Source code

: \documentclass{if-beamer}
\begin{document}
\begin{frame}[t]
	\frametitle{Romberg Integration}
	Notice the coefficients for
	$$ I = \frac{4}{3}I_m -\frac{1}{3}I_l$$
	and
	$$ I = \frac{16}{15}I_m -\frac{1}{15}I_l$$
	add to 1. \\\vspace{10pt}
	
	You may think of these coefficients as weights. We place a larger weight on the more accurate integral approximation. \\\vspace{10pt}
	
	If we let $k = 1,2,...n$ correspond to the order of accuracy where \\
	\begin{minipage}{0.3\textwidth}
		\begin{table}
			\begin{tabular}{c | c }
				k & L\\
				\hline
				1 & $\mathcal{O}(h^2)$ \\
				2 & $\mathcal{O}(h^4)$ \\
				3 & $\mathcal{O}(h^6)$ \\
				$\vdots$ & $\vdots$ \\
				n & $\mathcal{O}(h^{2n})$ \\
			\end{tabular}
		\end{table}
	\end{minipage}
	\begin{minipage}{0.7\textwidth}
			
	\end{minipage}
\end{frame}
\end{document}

━━━━━━━━━━━━━━━━

### EXERCISE GOAL
Copy every line of the records word for word.

### WRITTEN RESPONSE
Source code

: \documentclass{if-beamer}
\begin{document}
\begin{frame}[t]
	\frametitle{Romberg Integration}
	Notice the coefficients for
	$$ I = \frac{4}{3}I_m -\frac{1}{3}I_l$$
	and
	$$ I = \frac{16}{15}I_m -\frac{1}{15}I_l$$
	add to 1. \\\vspace{10pt}
	
	You may think of these coefficients as weights. We place a larger weight on the more accurate integral approximation. \\\vspace{10pt}
	
	If we let $k = 1,2,...n$ correspond to the order of accuracy where \\
	\begin{minipage}{0.3\textwidth}
		\begin{table}
			\begin{tabular}{c | c }
				k & L\\
				\hline
				1 & $\mathcal{O}(h^2)$ \\
				2 & $\mathcal{O}(h^4)$ \\
				3 & $\mathcal{O}(h^6)$ \\
				$\vdots$ & $\vdots$ \\
				n & $\mathcal{O}(h^{2n})$ \\
			\end{tabular}
		\end{table}
	\end{minipage}
	\begin{minipage}{0.7\textwidth}
			
	\end{minipage}
\end{frame}
\end{document}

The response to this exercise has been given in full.